For this exercise, copy all the data exactly and include none of the pictures.
___ MATERIAL FOR THIS TASK
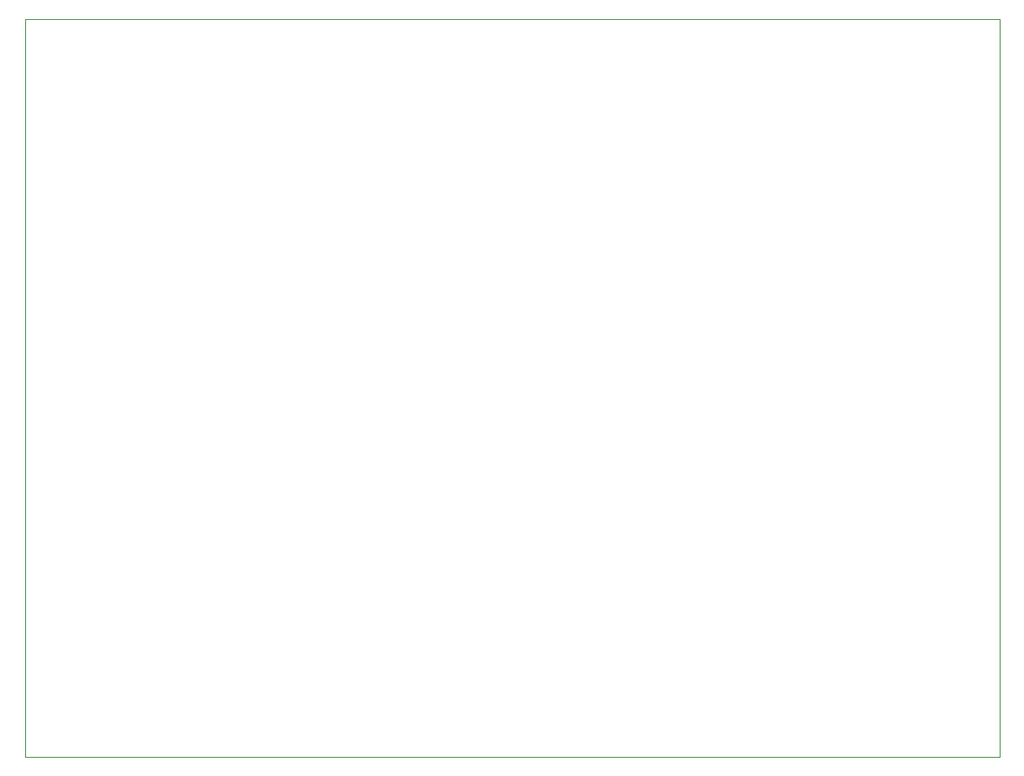
<source format=gbr>
G04 (created by PCBNEW (2013-jul-07)-stable) date 2015年02月11日 19時07分56秒*
%MOIN*%
G04 Gerber Fmt 3.4, Leading zero omitted, Abs format*
%FSLAX34Y34*%
G01*
G70*
G90*
G04 APERTURE LIST*
%ADD10C,0.006*%
%ADD11C,0.00393701*%
G04 APERTURE END LIST*
G54D10*
G54D11*
X21653Y-56692D02*
X21653Y-28346D01*
X59055Y-56692D02*
X21653Y-56692D01*
X59055Y-28346D02*
X59055Y-56692D01*
X21653Y-28346D02*
X59055Y-28346D01*
M02*

</source>
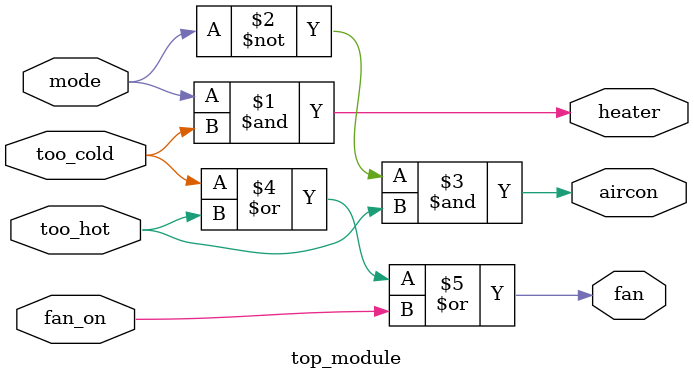
<source format=sv>
module top_module(
	input mode,
	input too_cold, 
	input too_hot,
	input fan_on,
	output heater,
	output aircon,
	output fan
);

    // Heater control logic
    assign heater = mode & too_cold;
    
    // Air conditioner control logic
    assign aircon = ~mode & too_hot;
    
    // Fan control logic
    assign fan = too_cold | too_hot | fan_on;
    
endmodule

</source>
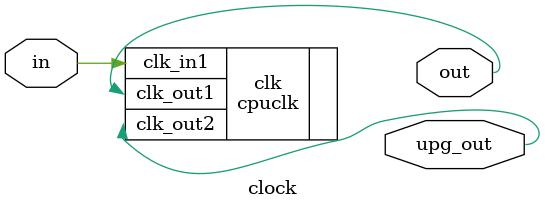
<source format=v>
`timescale 1ns / 1ps


module clock(in, out, upg_out);
input in;
output out;
output upg_out;
cpuclk clk (
    .clk_in1(in),
    .clk_out1(out),
    .clk_out2(upg_out)
);
endmodule

</source>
______
**ANSWER SECTION**
<source format=gbr>
G04 (created by PCBNEW (2013-jul-07)-stable) date 2015年02月11日 19時07分56秒*
%MOIN*%
G04 Gerber Fmt 3.4, Leading zero omitted, Abs format*
%FSLAX34Y34*%
G01*
G70*
G90*
G04 APERTURE LIST*
%ADD10C,0.006*%
%ADD11C,0.00393701*%
G04 APERTURE END LIST*
G54D10*
G54D11*
X21653Y-56692D02*
X21653Y-28346D01*
X59055Y-56692D02*
X21653Y-56692D01*
X59055Y-28346D02*
X59055Y-56692D01*
X21653Y-28346D02*
X59055Y-28346D01*
M02*

</source>
<source format=sv>
module top_module(
	input mode,
	input too_cold, 
	input too_hot,
	input fan_on,
	output heater,
	output aircon,
	output fan
);

    // Heater control logic
    assign heater = mode & too_cold;
    
    // Air conditioner control logic
    assign aircon = ~mode & too_hot;
    
    // Fan control logic
    assign fan = too_cold | too_hot | fan_on;
    
endmodule

</source>
<source format=v>
`timescale 1ns / 1ps


module clock(in, out, upg_out);
input in;
output out;
output upg_out;
cpuclk clk (
    .clk_in1(in),
    .clk_out1(out),
    .clk_out2(upg_out)
);
endmodule

</source>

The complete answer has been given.